The year after the reef’s first mass bleaching, Hoegh-Guldberg took climate models to forecast that if greenhouse gas emissions kept growing then, by this year, “the average bleaching event is likely to be similar or greater than the 1998 event.”
As this year approached, the models showed reefs across the northern, central and southern regions would see between eight and 10 bleaching events per decade.
“I wished I’d been wrong” he said. “I think I said at the time that I’d have egg on my face if I was wrong. But there’s no egg on my face.”

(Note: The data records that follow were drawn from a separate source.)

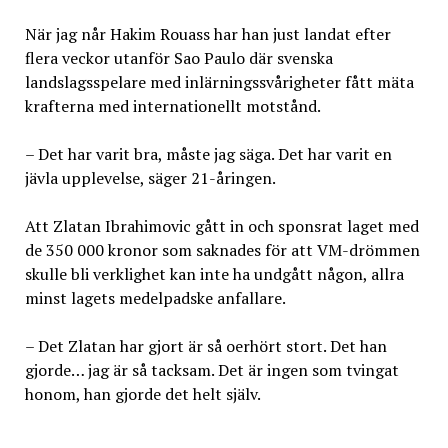
När jag når Hakim Rouass har han just landat efter
flera veckor utanför Sao Paulo där svenska
landslagsspelare med inlärningssvårigheter fått mäta
krafterna med internationellt motstånd.
– Det har varit bra, måste jag säga. Det har varit en
jävla upplevelse, säger 21-åringen.
Att Zlatan Ibrahimovic gått in och sponsrat laget med
de 350 000 kronor som saknades för att VM-drömmen
skulle bli verklighet kan inte ha undgått någon, allra
minst lagets medelpadske anfallare.
– Det Zlatan har gjort är så oerhört stort. Det han
gjorde… jag är så tacksam. Det är ingen som tvingat
honom, han gjorde det helt själv.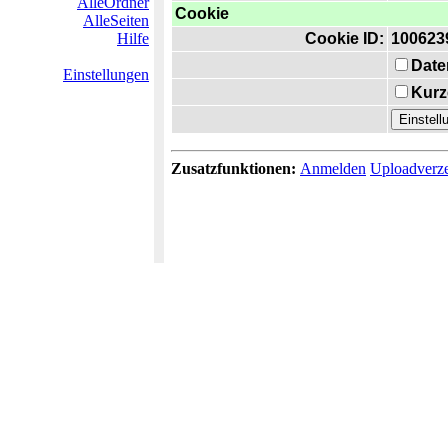
AlleOrdner
Cookie
AlleSeiten
Hilfe
Cookie ID:
100623
Date
Einstellungen
Kurz
Zusatzfunktionen:
Anmelden
Uploadverze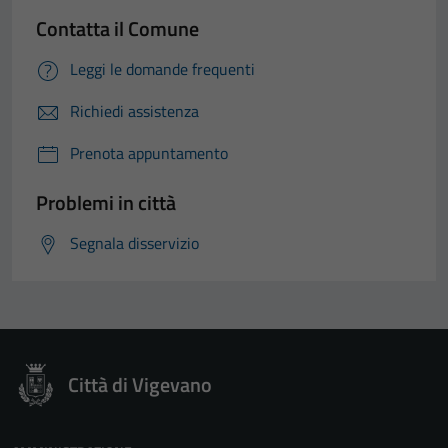
Contatta il Comune
Leggi le domande frequenti
Richiedi assistenza
Prenota appuntamento
Problemi in città
Segnala disservizio
Città di Vigevano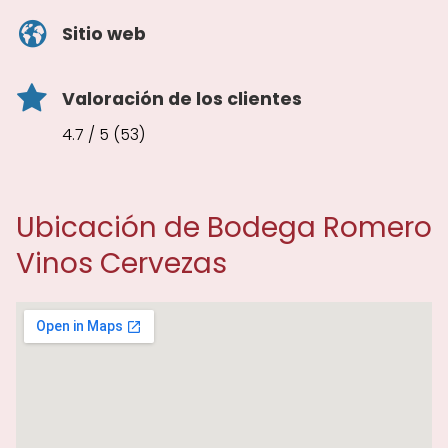
Sitio web
Valoración de los clientes
4.7 / 5 (53)
Ubicación de Bodega Romero
Vinos Cervezas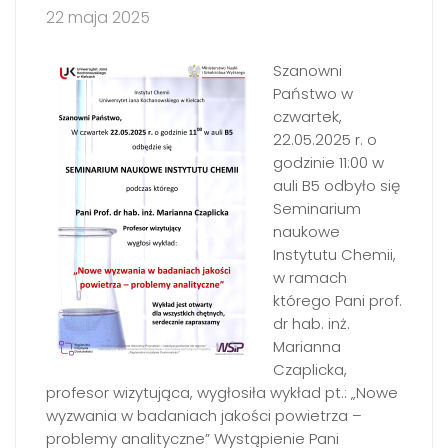
22 maja 2025
Szanowni
Państwo w
czwartek,
22.05.2025 r. o
godzinie 11:00 w
auli B5 odbyło się
Seminarium
naukowe
Instytutu Chemii,
w ramach
którego Pani prof.
dr hab. inż.
Marianna
Czaplicka,
profesor wizytująca, wygłosiła wykład pt.: „Nowe
wyzwania w badaniach jakości powietrza –
problemy analityczne” Wystąpienie Pani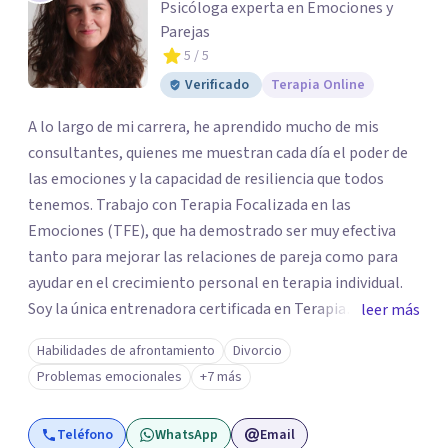
Psicóloga experta en Emociones y
Parejas
5
/ 5
Verificado
Terapia Online
A lo largo de mi carrera, he aprendido mucho de mis
consultantes, quienes me muestran cada día el poder de
las emociones y la capacidad de resiliencia que todos
tenemos. Trabajo con Terapia Focalizada en las
Emociones (TFE), que ha demostrado ser muy efectiva
tanto para mejorar las relaciones de pareja como para
ayudar en el crecimiento personal en terapia individual.
Soy la única entrenadora certificada en Terapia
leer más
Focalizada en las Emociones (TFE) en España, además de
Habilidades de afrontamiento
Divorcio
supervisora y terapeuta certificada. La TFE ha
Problemas emocionales
+7 más
demostrado una mejora significativa en las relaciones,
con un 70-75% de éxito y felicidad duradera. Este enfoque
Teléfono
WhatsApp
Email
también transforma la vida en terapia individual,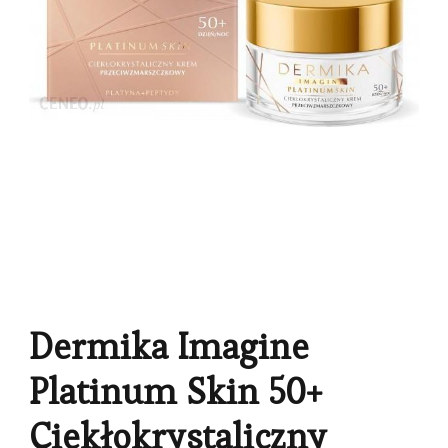
Dermika Imagine
Platinum Skin 50+
Ciekłokrystaliczny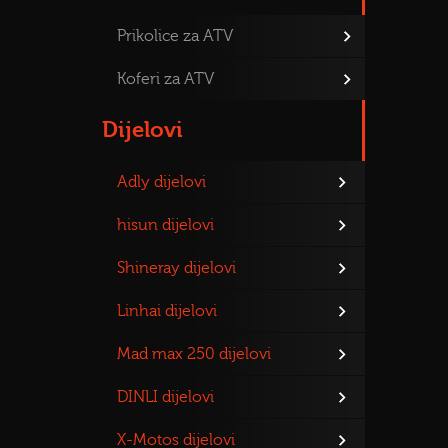
Prikolice za ATV
Koferi za ATV
Dijelovi
Adly dijelovi
hisun dijelovi
Shineray dijelovi
Linhai dijelovi
Mad max 250 dijelovi
DINLI dijelovi
X-Motos dijelovi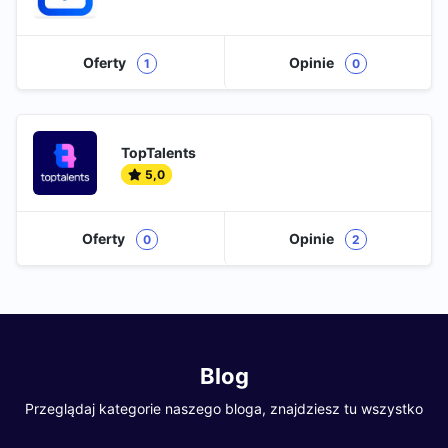
Oferty
Opinie
1
0
TopTalents
5,0
Oferty
Opinie
0
2
Blog
Przeglądaj kategorie naszego bloga, znajdziesz tu wszystko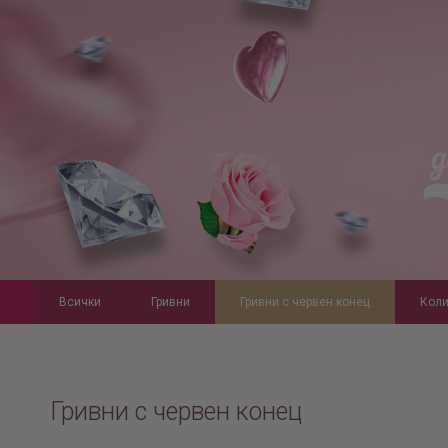
Всички
Гривни
Гривни с червен конец
Коли
Гривни с червен конец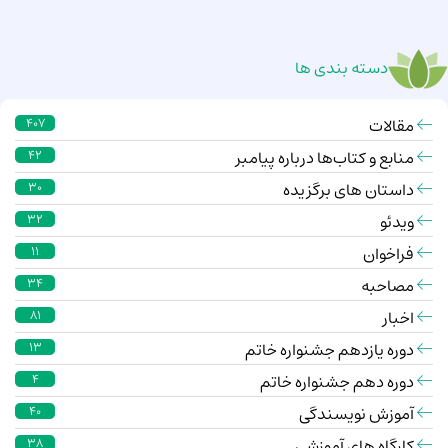
دسته بندی ها
مقالات
407
منابع و کتاب‌ها درباره پیامبر
42
داستان های برگزیده
30
ویدئو
32
فراخوان
11
مصاحبه
34
اخبار
81
دوره یازدهم جشنواره خاتم
13
دوره دهم جشنواره خاتم
4
آموزش نویسندگی
40
کارگاه های آموزشی
38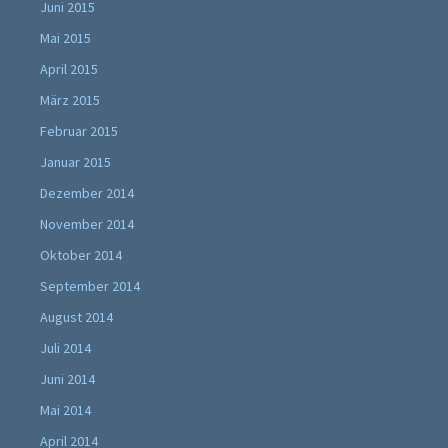
Juni 2015
Mai 2015
April 2015
März 2015
Februar 2015
Januar 2015
Dezember 2014
November 2014
Oktober 2014
September 2014
August 2014
Juli 2014
Juni 2014
Mai 2014
April 2014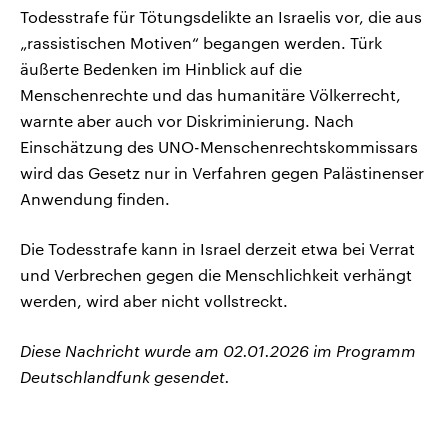
Todesstrafe für Tötungsdelikte an Israelis vor, die aus
„rassistischen Motiven“ begangen werden. Türk
äußerte Bedenken im Hinblick auf die
Menschenrechte und das humanitäre Völkerrecht,
warnte aber auch vor Diskriminierung. Nach
Einschätzung des UNO-Menschenrechtskommissars
wird das Gesetz nur in Verfahren gegen Palästinenser
Anwendung finden.
Die Todesstrafe kann in Israel derzeit etwa bei Verrat
und Verbrechen gegen die Menschlichkeit verhängt
werden, wird aber nicht vollstreckt.
Diese Nachricht wurde am 02.01.2026 im Programm
Deutschlandfunk gesendet.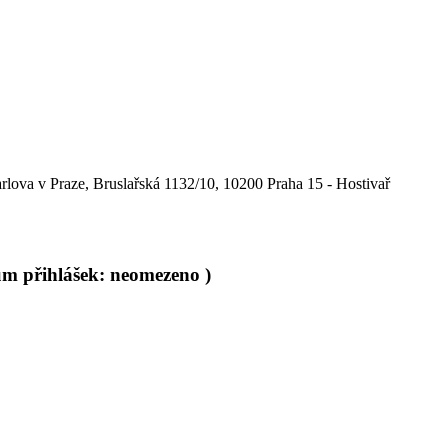
rlova v Praze, Bruslařská 1132/10, 10200 Praha 15 - Hostivař
um přihlášek: neomezeno )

Hoegh-Guldberg said manually replanting corals is uneconomic at scale, but there is merit in helping the dispersal of coral larvae, pointing to a technique being developed by a scientist at Southern Cross University that captures millions of larvae in floating pools.
However, he said the main game is keeping global heating down.
“Let’s say we get to 1.5C and then we can stabilize — that’s really the last call for reefs. Corals will come back and there will be winners and losers, but you’ll have a functional reef that supports fisheries and tourism,” he said.
The problem is that right now, government pledges under the Paris agreement are enough to raise temperatures by 3°C — not 1.5°C.
“At 2C all the reef-building corals have plummeted and instead you are looking at the dominance of other organisms like algae. At 3C you basically have nothing,” Hoegh-Guldberg said.
“I’m fearful that in the next 10 years we will see the loss of coral across the planet at phenomenal rates,” he said. “That’s what keeps me up at night.”